> Instructions to follow
Retype every one of the records below word for word, keeping each line as it stands.

[[ Data listing open ]]

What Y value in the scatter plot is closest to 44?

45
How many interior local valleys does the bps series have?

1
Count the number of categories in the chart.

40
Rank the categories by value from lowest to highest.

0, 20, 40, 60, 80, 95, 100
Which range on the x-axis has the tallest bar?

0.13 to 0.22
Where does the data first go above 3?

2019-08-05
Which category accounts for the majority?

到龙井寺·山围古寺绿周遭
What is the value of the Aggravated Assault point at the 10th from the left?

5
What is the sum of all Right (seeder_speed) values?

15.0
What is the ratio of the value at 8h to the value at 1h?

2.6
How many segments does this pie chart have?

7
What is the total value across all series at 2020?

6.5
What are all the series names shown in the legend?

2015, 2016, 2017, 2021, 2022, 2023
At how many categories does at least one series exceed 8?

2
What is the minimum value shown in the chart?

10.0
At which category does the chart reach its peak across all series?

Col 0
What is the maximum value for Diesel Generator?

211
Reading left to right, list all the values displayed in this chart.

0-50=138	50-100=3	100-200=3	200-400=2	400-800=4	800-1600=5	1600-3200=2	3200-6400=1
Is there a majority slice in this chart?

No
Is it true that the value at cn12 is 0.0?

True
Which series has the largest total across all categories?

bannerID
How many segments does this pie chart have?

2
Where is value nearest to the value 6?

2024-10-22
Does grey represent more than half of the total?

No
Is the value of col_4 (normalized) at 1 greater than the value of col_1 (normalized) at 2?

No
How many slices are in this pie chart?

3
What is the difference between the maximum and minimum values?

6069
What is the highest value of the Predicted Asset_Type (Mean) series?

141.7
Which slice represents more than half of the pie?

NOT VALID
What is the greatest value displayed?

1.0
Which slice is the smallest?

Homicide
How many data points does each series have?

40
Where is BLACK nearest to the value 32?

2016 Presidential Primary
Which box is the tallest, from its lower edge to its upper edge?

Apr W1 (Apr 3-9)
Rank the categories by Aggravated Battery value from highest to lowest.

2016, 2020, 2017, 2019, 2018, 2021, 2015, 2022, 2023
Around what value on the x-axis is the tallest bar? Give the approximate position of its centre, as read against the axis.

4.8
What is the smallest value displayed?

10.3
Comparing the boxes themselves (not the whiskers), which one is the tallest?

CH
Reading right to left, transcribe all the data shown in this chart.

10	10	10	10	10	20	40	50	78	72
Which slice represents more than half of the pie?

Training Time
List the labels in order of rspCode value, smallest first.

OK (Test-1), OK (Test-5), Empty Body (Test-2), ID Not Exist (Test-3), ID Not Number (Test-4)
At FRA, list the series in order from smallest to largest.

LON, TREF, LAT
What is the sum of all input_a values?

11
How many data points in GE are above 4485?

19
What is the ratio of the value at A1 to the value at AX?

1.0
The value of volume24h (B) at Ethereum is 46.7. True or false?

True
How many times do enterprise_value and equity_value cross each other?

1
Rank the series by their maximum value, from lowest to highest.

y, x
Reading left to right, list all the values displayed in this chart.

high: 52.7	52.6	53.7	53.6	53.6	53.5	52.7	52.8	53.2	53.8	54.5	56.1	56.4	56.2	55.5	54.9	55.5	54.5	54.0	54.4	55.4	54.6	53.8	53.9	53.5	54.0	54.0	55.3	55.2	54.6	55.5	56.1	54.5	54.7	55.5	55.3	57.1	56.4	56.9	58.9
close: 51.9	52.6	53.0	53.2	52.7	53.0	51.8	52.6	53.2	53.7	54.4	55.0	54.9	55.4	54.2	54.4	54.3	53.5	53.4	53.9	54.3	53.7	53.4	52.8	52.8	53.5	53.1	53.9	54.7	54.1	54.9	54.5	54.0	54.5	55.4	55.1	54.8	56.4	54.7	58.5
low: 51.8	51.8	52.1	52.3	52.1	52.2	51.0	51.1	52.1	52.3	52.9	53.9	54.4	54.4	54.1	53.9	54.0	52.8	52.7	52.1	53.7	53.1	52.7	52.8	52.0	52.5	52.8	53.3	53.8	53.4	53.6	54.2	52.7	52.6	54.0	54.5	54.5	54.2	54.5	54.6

[[ Data listing closed ]]

> Task result
What Y value in the scatter plot is closest to 44?

45
How many interior local valleys does the bps series have?

1
Count the number of categories in the chart.

40
Rank the categories by value from lowest to highest.

0, 20, 40, 60, 80, 95, 100
Which range on the x-axis has the tallest bar?

0.13 to 0.22
Where does the data first go above 3?

2019-08-05
Which category accounts for the majority?

到龙井寺·山围古寺绿周遭
What is the value of the Aggravated Assault point at the 10th from the left?

5
What is the sum of all Right (seeder_speed) values?

15.0
What is the ratio of the value at 8h to the value at 1h?

2.6
How many segments does this pie chart have?

7
What is the total value across all series at 2020?

6.5
What are all the series names shown in the legend?

2015, 2016, 2017, 2021, 2022, 2023
At how many categories does at least one series exceed 8?

2
What is the minimum value shown in the chart?

10.0
At which category does the chart reach its peak across all series?

Col 0
What is the maximum value for Diesel Generator?

211
Reading left to right, list all the values displayed in this chart.

0-50=138	50-100=3	100-200=3	200-400=2	400-800=4	800-1600=5	1600-3200=2	3200-6400=1
Is there a majority slice in this chart?

No
Is it true that the value at cn12 is 0.0?

True
Which series has the largest total across all categories?

bannerID
How many segments does this pie chart have?

2
Where is value nearest to the value 6?

2024-10-22
Does grey represent more than half of the total?

No
Is the value of col_4 (normalized) at 1 greater than the value of col_1 (normalized) at 2?

No
How many slices are in this pie chart?

3
What is the difference between the maximum and minimum values?

6069
What is the highest value of the Predicted Asset_Type (Mean) series?

141.7
Which slice represents more than half of the pie?

NOT VALID
What is the greatest value displayed?

1.0
Which slice is the smallest?

Homicide
How many data points does each series have?

40
Where is BLACK nearest to the value 32?

2016 Presidential Primary
Which box is the tallest, from its lower edge to its upper edge?

Apr W1 (Apr 3-9)
Rank the categories by Aggravated Battery value from highest to lowest.

2016, 2020, 2017, 2019, 2018, 2021, 2015, 2022, 2023
Around what value on the x-axis is the tallest bar? Give the approximate position of its centre, as read against the axis.

4.8
What is the smallest value displayed?

10.3
Comparing the boxes themselves (not the whiskers), which one is the tallest?

CH
Reading right to left, transcribe all the data shown in this chart.

10	10	10	10	10	20	40	50	78	72
Which slice represents more than half of the pie?

Training Time
List the labels in order of rspCode value, smallest first.

OK (Test-1), OK (Test-5), Empty Body (Test-2), ID Not Exist (Test-3), ID Not Number (Test-4)
At FRA, list the series in order from smallest to largest.

LON, TREF, LAT
What is the sum of all input_a values?

11
How many data points in GE are above 4485?

19
What is the ratio of the value at A1 to the value at AX?

1.0
The value of volume24h (B) at Ethereum is 46.7. True or false?

True
How many times do enterprise_value and equity_value cross each other?

1
Rank the series by their maximum value, from lowest to highest.

y, x
Reading left to right, list all the values displayed in this chart.

high: 52.7	52.6	53.7	53.6	53.6	53.5	52.7	52.8	53.2	53.8	54.5	56.1	56.4	56.2	55.5	54.9	55.5	54.5	54.0	54.4	55.4	54.6	53.8	53.9	53.5	54.0	54.0	55.3	55.2	54.6	55.5	56.1	54.5	54.7	55.5	55.3	57.1	56.4	56.9	58.9
close: 51.9	52.6	53.0	53.2	52.7	53.0	51.8	52.6	53.2	53.7	54.4	55.0	54.9	55.4	54.2	54.4	54.3	53.5	53.4	53.9	54.3	53.7	53.4	52.8	52.8	53.5	53.1	53.9	54.7	54.1	54.9	54.5	54.0	54.5	55.4	55.1	54.8	56.4	54.7	58.5
low: 51.8	51.8	52.1	52.3	52.1	52.2	51.0	51.1	52.1	52.3	52.9	53.9	54.4	54.4	54.1	53.9	54.0	52.8	52.7	52.1	53.7	53.1	52.7	52.8	52.0	52.5	52.8	53.3	53.8	53.4	53.6	54.2	52.7	52.6	54.0	54.5	54.5	54.2	54.5	54.6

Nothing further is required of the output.